「ところで鈴様、良かったですね」
「なにが?」
「龍世様がお戻りになられて。これでしばらくは、彼女達は鈴様に手出し出来ないと思いますよ」
確かに、好きな人の前ではいつもみたいな高飛車な立ち振る舞いは出来ないだろう。
というか、見せたくないに決まってる。
今だって、見られてあんなにショックを受けて───
初めて見る、あんな弱気な宇佐美さんの顔にまた少しだけ気持ちが重くなる。
「手出しされないのは、いいんだけどさ・・・」
「はい」
「もうちょっと、方法があった気もするんだよね」
俯いてつぶやいた言葉に、「鈴様」と沙紀が小さく笑ったのが空気で分かった。
「確かに、先ほどの鈴様の言葉は軽率としか言いようがありません」
「・・・うん」
「しかし、それに対して手を挙げようとしたのは宇佐美様です。

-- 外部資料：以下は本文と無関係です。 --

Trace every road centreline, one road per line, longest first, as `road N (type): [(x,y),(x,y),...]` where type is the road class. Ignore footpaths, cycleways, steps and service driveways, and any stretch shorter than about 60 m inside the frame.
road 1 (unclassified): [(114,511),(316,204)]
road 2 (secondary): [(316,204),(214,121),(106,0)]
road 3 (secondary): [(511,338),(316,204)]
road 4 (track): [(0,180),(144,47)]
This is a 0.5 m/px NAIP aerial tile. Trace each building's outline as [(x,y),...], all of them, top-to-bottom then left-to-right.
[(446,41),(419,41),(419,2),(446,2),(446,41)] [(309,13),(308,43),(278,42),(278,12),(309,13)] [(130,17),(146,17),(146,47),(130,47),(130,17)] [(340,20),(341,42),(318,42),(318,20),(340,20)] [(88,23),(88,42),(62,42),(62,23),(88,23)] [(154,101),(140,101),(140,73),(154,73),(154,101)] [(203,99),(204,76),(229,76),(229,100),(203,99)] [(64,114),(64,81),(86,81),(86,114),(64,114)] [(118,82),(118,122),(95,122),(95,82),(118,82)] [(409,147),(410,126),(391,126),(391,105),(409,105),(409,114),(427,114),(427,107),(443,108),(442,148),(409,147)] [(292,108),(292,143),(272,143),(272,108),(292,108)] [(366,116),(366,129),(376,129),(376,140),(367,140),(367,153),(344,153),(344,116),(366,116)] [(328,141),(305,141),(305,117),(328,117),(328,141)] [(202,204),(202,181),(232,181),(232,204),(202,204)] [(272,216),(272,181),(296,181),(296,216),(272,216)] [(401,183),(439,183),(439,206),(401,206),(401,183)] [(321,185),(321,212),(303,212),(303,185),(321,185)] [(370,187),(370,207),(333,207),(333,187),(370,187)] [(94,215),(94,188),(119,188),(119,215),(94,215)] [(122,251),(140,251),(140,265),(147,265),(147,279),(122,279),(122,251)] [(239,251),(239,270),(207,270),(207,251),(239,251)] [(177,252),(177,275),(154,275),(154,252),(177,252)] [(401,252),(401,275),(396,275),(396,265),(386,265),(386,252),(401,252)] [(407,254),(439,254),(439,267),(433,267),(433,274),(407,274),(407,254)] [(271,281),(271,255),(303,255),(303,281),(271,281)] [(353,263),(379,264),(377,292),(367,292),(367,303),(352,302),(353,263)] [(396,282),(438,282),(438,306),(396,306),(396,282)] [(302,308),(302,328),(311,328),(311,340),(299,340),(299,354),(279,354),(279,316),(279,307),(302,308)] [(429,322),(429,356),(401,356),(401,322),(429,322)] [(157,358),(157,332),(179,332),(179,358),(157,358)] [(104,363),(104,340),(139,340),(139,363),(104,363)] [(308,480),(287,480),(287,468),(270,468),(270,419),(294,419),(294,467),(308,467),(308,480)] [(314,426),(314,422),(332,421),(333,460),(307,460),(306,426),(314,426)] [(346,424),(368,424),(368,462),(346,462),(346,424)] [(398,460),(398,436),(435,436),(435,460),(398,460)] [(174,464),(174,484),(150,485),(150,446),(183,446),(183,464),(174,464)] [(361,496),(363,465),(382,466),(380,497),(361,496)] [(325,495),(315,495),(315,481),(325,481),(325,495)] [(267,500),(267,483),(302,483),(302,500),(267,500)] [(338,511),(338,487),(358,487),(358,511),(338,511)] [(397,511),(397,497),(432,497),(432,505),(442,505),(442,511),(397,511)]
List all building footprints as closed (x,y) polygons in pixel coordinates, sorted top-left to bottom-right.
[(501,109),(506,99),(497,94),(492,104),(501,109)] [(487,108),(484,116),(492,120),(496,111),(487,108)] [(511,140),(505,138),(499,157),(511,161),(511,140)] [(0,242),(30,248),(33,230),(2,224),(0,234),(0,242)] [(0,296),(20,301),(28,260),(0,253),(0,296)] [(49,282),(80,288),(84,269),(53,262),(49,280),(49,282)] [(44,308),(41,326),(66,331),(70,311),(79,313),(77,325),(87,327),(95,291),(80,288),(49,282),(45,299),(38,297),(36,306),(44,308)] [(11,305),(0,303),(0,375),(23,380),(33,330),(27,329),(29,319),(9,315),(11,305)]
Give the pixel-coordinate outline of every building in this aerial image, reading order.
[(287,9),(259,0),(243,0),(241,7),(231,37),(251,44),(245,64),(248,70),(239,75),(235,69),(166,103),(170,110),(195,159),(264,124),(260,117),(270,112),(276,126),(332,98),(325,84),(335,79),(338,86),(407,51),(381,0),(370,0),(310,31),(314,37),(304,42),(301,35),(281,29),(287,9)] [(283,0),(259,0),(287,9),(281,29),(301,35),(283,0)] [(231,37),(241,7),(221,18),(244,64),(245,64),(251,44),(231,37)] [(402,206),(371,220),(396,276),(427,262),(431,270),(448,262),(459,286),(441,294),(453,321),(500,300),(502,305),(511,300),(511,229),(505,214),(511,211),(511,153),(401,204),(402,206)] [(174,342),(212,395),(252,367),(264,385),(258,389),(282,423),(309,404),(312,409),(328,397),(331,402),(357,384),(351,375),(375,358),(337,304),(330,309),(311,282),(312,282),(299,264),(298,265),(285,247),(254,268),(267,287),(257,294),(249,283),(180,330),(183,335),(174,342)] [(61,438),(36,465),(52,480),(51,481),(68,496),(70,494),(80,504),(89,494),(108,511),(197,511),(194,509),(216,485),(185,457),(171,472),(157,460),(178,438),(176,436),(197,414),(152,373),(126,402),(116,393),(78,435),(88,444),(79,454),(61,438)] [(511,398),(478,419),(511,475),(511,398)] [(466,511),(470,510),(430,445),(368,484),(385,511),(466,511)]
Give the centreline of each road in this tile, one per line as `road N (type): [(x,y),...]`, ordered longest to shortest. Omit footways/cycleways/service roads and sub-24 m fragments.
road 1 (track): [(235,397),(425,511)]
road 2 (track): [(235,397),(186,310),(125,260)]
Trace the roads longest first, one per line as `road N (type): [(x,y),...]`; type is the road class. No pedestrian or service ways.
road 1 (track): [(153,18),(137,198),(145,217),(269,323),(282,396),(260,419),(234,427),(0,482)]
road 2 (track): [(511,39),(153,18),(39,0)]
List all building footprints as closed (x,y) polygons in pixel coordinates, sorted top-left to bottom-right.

鈴様が気になさることではございませんよ」
そうかなぁ、と内心反復する。
だって、どうしたって宇佐美さんのあの顔が頭から離れないのだ。
沙紀が珍しくあたしをフォローしてくれるところを見ると、あたしは今相当情けない顔をしていることだろう。
「いやぁ、それにしても」
「?」
「鈴様でも、たまには反省出来るのですね」
情けない顔なんて一瞬だったのは、言うまでもない。